Technology

Posted on April 9, 2020 by staff

‘Micro-warehouses’ see huboo grow 600% before coronavirus

Technology

Bristol-based fulfilment centre huboo has continued to seize new business during the COVID-19 epidemic with a unique, socially-distanced ‘micro-hub’ design implemented well before lockdown began.

The model, designed by the firm’s CTO and its co-founder Paul Dodd, sees individual hub managers running their own ‘micro-warehouses’, performing all tasks for between one and 30 clients.

“Social distancing during the working day came about organically,” explains the firm’s CEO and co-founder Martin Bysh.

“Of course, we introduced other safety measures such as quarantining on full pay, masks, hand sanitisers, repeated washing of surfaces throughout the day and staggered breaks once the crisis looked certain to get more serious.

“We also brought our new warehouse online early to allow us to move some larger clients to a larger space and further distance staff by removing small bottlenecks.”

The firm, which serves SMEs and startups across the UK, Europe and US, continues to operate as a result, delivering manuals on behalf of Porsche and fulfilment for coffee bean start-up MovingBeans.

Following a £1m seed investment last year it is has more than tripled its customer base and currently serves around 300 retailers.

Already seeing a 100% quarter-on-quarter growth prior to the onset of the pandemic, Bysh attributes the firm’s growth spike to Amazon’s lengthening lead times, and supermarket stock issues.

The firm is now reporting 50% growth on last month’s figures, and Bysh said one of the factors in its growth was “Amazon’s decision to prioritise its own essential items and increase third-party FBA fulfilment lead times by up to four weeks, which has led to many businesses having to look at handling their own logistics”.

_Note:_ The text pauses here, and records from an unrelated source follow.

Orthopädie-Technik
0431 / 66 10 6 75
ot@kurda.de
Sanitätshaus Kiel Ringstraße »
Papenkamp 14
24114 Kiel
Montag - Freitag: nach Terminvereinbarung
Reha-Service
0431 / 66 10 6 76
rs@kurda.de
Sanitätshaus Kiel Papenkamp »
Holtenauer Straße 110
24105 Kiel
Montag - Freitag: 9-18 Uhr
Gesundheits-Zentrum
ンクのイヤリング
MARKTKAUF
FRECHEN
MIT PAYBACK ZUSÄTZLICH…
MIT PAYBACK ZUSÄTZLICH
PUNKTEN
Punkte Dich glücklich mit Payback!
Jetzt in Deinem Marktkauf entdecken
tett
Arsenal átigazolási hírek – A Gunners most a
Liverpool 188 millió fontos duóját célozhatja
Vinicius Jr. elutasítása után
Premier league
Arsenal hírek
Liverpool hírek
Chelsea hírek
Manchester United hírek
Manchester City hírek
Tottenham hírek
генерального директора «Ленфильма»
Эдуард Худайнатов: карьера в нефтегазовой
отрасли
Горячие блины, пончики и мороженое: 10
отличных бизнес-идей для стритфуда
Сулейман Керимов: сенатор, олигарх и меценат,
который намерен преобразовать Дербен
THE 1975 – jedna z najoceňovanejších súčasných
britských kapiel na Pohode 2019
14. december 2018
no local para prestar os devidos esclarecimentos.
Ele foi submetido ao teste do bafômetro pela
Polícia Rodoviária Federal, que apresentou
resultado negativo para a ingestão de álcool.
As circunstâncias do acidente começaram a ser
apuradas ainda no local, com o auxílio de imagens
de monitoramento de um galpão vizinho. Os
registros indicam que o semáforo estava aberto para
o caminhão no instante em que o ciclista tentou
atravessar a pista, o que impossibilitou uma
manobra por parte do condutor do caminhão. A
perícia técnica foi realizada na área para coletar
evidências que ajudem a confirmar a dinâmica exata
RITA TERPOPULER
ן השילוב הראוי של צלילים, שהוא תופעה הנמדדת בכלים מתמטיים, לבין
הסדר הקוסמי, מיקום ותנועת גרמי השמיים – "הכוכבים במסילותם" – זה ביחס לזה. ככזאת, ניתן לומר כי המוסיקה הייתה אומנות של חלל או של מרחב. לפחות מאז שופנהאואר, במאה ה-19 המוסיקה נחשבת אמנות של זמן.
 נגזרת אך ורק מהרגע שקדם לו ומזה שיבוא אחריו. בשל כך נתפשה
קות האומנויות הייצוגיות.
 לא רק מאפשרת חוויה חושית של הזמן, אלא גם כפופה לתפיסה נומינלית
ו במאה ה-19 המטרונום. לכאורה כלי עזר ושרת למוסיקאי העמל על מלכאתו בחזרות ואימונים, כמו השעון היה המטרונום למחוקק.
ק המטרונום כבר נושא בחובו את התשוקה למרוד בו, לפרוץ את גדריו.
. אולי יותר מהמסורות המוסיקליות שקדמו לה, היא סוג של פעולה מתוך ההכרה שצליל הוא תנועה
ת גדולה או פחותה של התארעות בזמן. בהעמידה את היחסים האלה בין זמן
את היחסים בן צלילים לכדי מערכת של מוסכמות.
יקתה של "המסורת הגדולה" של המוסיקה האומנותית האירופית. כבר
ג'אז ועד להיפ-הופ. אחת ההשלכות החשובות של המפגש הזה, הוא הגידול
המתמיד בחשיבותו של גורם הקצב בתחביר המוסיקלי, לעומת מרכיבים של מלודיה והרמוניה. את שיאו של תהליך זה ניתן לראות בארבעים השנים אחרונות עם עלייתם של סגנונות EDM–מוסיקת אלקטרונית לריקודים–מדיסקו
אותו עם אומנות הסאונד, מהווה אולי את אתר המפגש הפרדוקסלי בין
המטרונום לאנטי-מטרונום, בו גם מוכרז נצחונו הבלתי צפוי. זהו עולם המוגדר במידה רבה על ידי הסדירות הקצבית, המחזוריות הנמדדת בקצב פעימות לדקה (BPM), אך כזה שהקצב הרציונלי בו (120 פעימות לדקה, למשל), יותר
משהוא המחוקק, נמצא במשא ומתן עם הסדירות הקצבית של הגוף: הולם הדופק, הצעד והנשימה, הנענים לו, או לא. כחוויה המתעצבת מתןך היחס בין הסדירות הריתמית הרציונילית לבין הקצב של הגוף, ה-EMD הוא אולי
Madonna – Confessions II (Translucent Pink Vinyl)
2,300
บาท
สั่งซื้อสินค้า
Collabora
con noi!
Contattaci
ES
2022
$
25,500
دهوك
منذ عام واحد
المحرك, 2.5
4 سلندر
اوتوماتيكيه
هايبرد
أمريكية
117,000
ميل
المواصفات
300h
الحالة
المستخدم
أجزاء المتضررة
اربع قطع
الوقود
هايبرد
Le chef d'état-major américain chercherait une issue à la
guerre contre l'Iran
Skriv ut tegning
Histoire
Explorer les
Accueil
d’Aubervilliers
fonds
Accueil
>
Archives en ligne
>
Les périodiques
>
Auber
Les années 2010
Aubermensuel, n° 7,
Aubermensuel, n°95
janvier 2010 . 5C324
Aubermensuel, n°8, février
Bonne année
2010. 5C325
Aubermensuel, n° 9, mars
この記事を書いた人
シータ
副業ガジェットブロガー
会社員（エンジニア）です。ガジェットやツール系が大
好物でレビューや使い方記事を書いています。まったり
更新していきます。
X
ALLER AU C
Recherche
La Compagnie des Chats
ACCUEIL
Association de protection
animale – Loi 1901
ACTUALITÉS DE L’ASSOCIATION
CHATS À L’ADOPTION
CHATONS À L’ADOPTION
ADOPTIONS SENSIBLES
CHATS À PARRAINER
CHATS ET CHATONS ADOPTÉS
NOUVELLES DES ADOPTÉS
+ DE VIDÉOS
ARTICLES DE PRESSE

Huboo created a new delivery category within its warehouses of ‘essential items’ – from hand sanitiser and protective clothing to vitamin and health supplements.

The firm reports that this category saw a 63,000% increase from February to March after launching in January.

“We were growing at 600% per year prior to the pandemic with no signs of slowing down,” he said.

Bysh also put the growth down to a squeeze on the high street, and older consumers who have “previously resisted the pull of eCommerce” being driven to shop online.

“It’s likely that anyone that had previously resisted the pull of eCommerce has yielded under the pressure of coronavirus confinement and perhaps will realise that this genie cannot simply be put back in the bottle when it’s all over,” he says.

The firm’s plans to expand into Europe have been put on hold during the pandemic, but Bysh said it still plans to grow use of its SaaS interface throughout the UK along with more clients and more warehouses.

“We’ll be launching our app store, bringing on additional services and products such as gift wrapping, customised pick slips and emails, new eCommerce channels and more multi-channel-management-software integrations.”

The firm is also looking to invest in new automation tech as it becomes commoditised and can tackle the complexities of delivery complex and fragile items – a solution which is currently “science fiction”.

“As we have a 100% in-house modular software solution this is quite straight-forward for us,” he says of future automation plans.

“A few years from now huboo will look nothing like it does today, incorporating a huge range of inexpensive automation technologies”.